Dr. Michael Halpern, the lead author of the estimate and a medical officer in the federally funded National Cancer Institute’s health care delivery research program, said his team was surprised by the high cost, and noted that it was likely to be an underestimate because of the limits of the analysis.

For Karen E. Knudsen, CEO of the American Cancer Society, the value of screening for the cancers is clear. “We are talking about people’s lives,” she said. “Early detection allows a better chance of survival. Full stop. It’s the right thing to do for individuals.”

Other researchers say the finding supports their contentions that screening is overused, adding that there is a weak link between early detection and cancer survival and that the money invested in cancer testing is not being well spent.

Colonoscopies are a big source of screening costs, accounting for 55% of the total. The cost is driven, Halpern said, by the fees charged by the medical or surgical centers where colonoscopies are performed.

Critics of the current amount of screening said the large price tag researchers documented for screening wasn’t worth the cost.

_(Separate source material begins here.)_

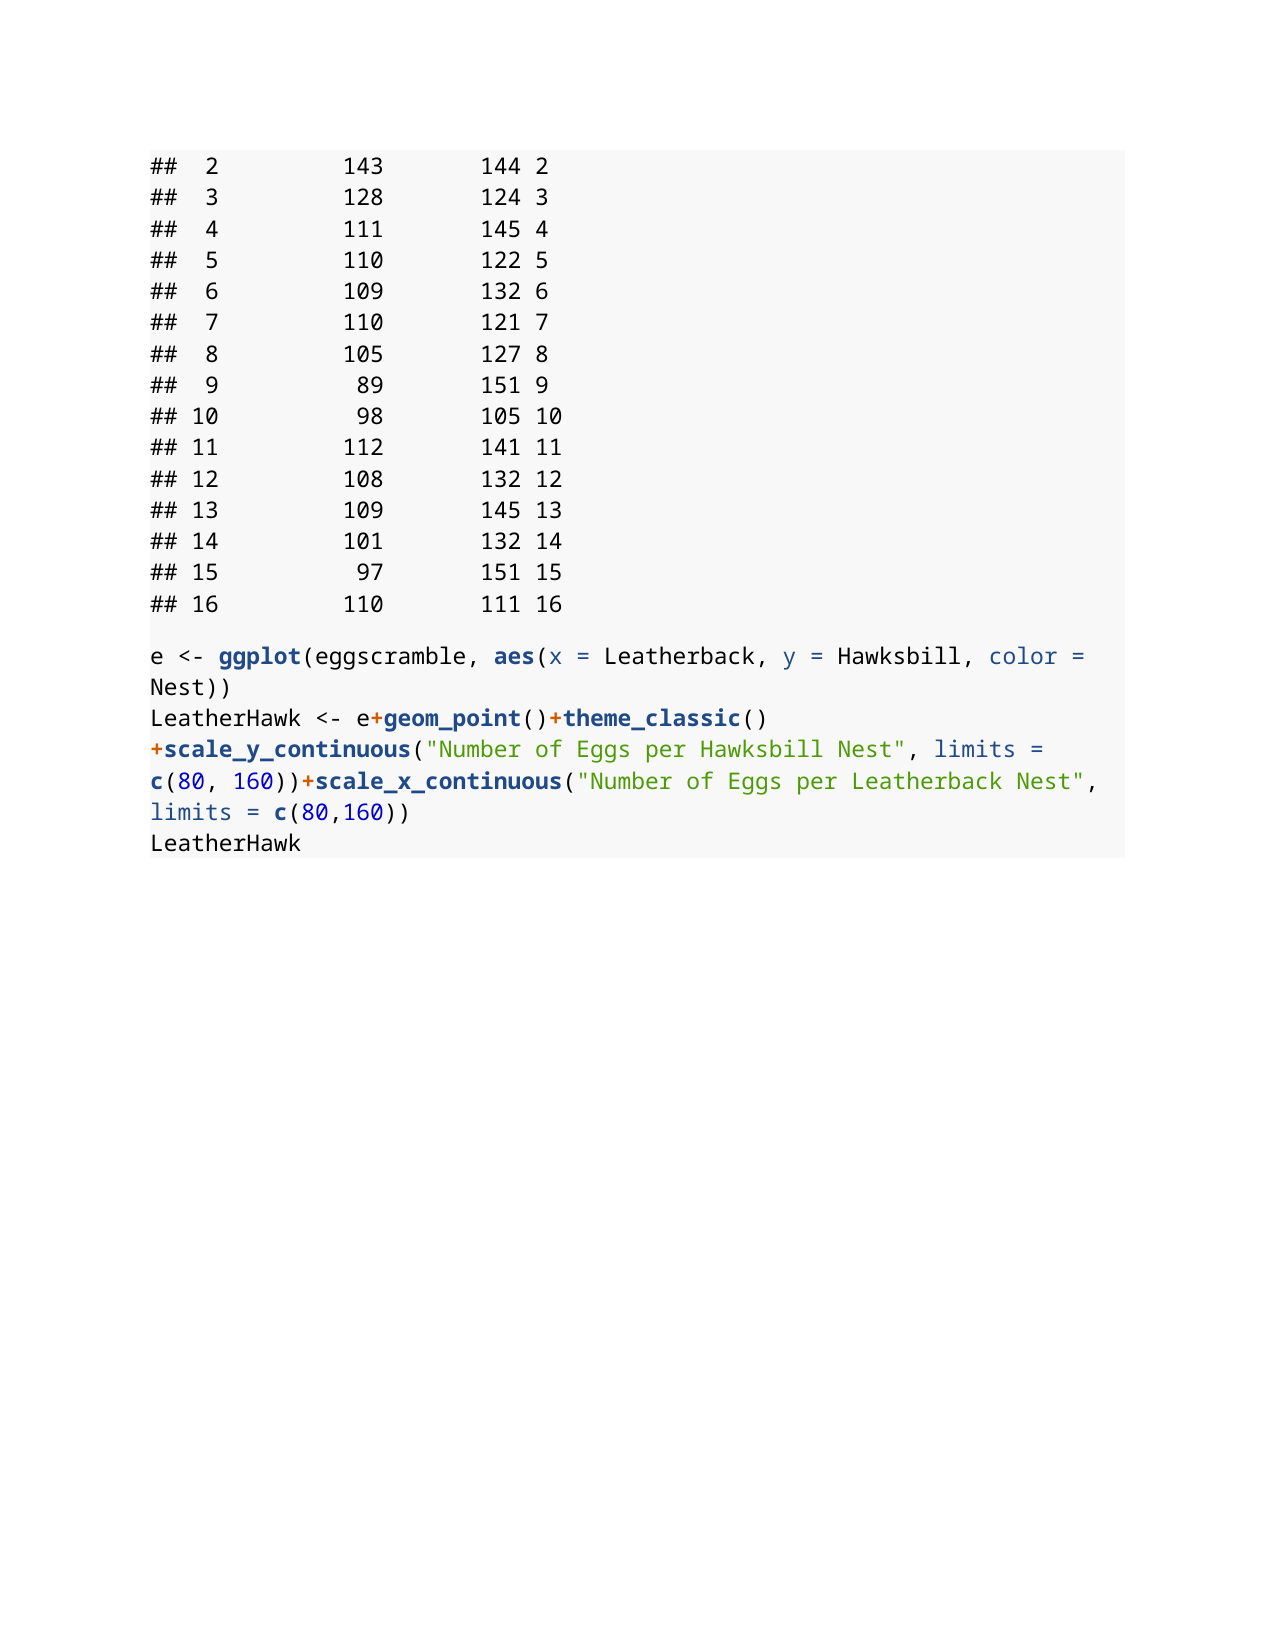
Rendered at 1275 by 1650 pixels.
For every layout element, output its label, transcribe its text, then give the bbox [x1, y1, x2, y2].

text e <- ggplot(eggscramble, aes(x = Leatherback, y = Hawksbill, color = Nest)) LeatherHawk <- e+geom_point()+theme_classic()+scale_y_continuous("Number of Eggs per Hawksbill Nest", limits = c(80, 160))+scale_x_continuous("Number of Eggs per Leatherback Nest", limits = c(80,160)) LeatherHawk [150, 639, 1125, 858]
text ## # A tibble: 16 x 3 ## Leatherback Hawksbill Nest ## <dbl> <dbl> <fct> ## 1 149 143 1 ## 2 143 144 2 ## 3 128 124 3 ## 4 111 145 4 ## 5 110 122 5 ## 6 109 132 6 ## 7 110 121 7 ## 8 105 127 8 ## 9 89 151 9 ## 10 98 105 10 ## 11 112 141 11 ## 12 108 132 12 ## 13 109 145 13 ## 14 101 132 14 ## 15 97 151 15 ## 16 110 111 16 [150, 150, 1125, 619]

But supporters of screening point to the recommendations of the U.S. Preventive Services Task Force, an independent and influential group that issues advice on preventive health. The task force’s guidance has broad impact in the United States, setting standards for health insurance coverage. It conducted its own analyses of the data on screening and recommended it to reduce the death rates for four of the five cancers in the study, with evidence strongest for cervical cancer and colorectal cancer. For prostate cancer, it recommended neither for nor against screening and is currently updating its analysis.